■ STUDY MATERIAL:
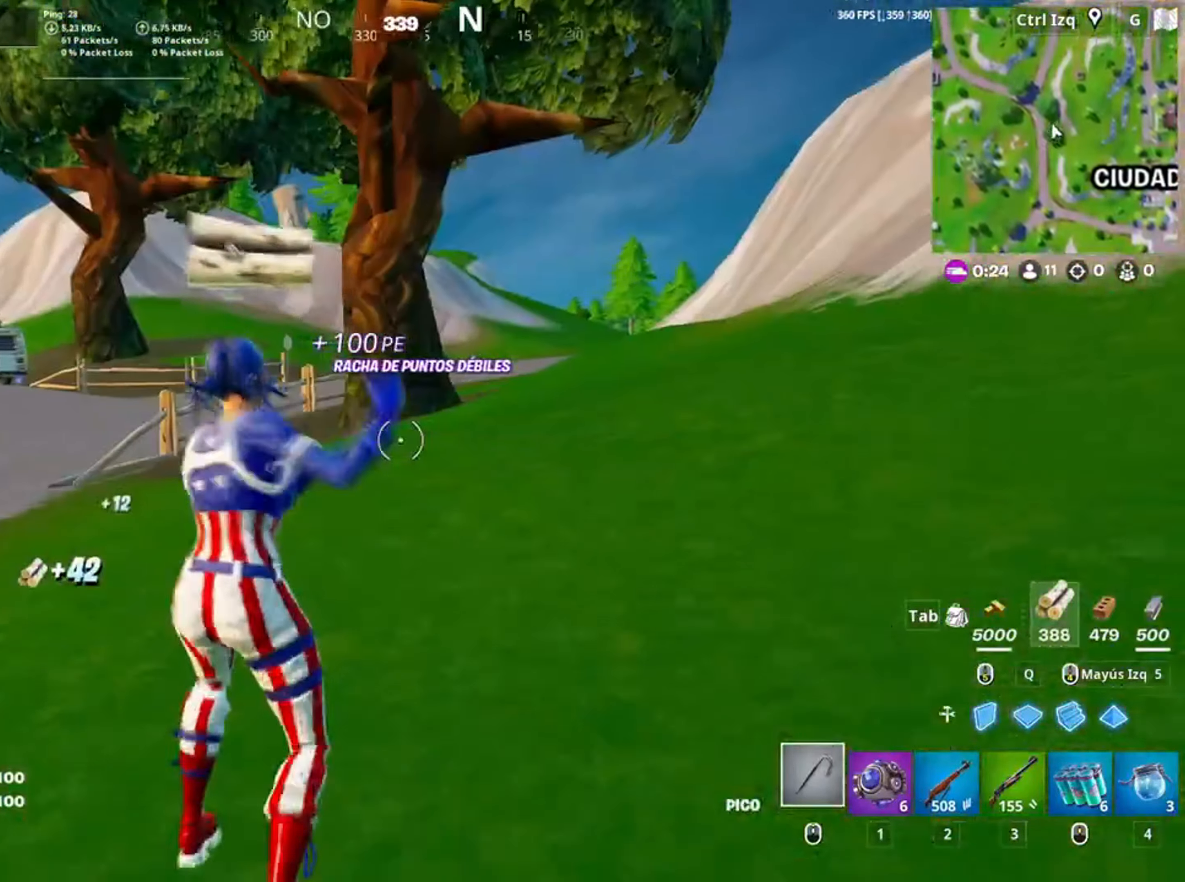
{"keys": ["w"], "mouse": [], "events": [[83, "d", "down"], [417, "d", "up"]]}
---
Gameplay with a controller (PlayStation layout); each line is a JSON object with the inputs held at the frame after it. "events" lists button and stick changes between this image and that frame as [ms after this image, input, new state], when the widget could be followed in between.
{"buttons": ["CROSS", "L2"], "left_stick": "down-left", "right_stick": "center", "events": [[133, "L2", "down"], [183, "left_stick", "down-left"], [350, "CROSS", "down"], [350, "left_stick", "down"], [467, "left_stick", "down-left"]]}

■ PROBLEM REQUIREMENTS:
One number makes up the answer: the number of lines among the entries that include the word "down".

■ OUTPUT:
2